_TASK DIRECTIONS:_ The word to find is "velas". State how many lines below contain it, giving only the number.

Collected data:
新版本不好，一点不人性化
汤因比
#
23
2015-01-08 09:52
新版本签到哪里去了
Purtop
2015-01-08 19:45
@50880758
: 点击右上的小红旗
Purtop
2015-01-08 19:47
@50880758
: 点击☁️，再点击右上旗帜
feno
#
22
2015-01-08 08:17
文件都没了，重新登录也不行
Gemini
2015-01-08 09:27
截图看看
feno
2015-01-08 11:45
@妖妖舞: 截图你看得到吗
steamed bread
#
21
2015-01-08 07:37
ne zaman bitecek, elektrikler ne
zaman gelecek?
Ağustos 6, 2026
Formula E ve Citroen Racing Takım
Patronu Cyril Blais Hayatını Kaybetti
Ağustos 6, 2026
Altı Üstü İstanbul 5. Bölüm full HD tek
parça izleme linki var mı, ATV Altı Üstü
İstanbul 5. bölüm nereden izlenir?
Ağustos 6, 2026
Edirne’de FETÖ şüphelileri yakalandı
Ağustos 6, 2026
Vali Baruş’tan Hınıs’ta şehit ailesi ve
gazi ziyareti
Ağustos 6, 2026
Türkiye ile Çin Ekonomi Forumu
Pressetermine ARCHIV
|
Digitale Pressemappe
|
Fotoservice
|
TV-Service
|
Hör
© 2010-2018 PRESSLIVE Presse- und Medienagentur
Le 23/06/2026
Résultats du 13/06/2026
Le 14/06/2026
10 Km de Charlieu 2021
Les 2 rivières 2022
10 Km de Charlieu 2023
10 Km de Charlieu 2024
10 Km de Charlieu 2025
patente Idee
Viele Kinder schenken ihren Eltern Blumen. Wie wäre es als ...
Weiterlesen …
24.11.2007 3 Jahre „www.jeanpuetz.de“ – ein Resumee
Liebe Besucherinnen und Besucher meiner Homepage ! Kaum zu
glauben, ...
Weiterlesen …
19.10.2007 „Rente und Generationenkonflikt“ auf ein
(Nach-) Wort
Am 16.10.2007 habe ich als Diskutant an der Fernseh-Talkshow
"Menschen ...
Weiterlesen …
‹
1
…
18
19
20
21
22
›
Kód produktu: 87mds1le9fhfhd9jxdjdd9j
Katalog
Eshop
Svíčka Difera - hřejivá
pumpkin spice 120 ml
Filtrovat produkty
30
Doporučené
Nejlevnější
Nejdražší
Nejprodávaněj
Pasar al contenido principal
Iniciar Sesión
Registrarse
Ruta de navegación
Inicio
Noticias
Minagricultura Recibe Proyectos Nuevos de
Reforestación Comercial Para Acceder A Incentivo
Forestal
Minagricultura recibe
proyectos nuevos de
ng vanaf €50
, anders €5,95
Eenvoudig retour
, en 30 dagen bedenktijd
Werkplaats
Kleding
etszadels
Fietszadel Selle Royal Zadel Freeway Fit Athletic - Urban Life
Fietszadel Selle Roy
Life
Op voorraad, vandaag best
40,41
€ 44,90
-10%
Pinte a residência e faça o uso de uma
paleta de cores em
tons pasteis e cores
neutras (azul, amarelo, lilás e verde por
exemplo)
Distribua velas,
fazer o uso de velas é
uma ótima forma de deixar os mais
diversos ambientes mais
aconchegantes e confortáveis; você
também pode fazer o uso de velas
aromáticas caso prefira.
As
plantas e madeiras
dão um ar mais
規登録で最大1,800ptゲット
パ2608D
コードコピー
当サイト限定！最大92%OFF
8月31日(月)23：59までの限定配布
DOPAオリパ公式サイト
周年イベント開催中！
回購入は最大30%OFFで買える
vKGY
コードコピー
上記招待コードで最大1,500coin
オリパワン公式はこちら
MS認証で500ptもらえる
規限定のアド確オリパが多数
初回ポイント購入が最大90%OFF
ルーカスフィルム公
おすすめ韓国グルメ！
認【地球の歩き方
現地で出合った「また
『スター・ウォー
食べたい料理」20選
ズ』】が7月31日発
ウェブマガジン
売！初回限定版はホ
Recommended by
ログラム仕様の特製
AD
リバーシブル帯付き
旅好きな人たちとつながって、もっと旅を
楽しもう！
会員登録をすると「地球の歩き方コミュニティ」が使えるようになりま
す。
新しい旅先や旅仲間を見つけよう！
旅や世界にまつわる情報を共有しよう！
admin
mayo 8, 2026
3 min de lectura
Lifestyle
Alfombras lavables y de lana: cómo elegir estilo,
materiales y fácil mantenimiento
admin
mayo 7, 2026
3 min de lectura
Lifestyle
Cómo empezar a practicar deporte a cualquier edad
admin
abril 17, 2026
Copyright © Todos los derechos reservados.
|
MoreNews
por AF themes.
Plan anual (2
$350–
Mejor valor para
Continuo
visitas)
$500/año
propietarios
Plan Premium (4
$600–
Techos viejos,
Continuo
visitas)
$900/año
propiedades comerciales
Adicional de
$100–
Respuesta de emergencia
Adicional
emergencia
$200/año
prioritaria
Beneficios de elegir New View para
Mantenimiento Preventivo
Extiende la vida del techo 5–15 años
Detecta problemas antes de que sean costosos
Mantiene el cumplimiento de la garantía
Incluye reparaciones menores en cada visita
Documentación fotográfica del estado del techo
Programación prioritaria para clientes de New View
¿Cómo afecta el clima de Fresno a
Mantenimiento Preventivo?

_SOLUTION FOR THIS EXERCISE:_ 3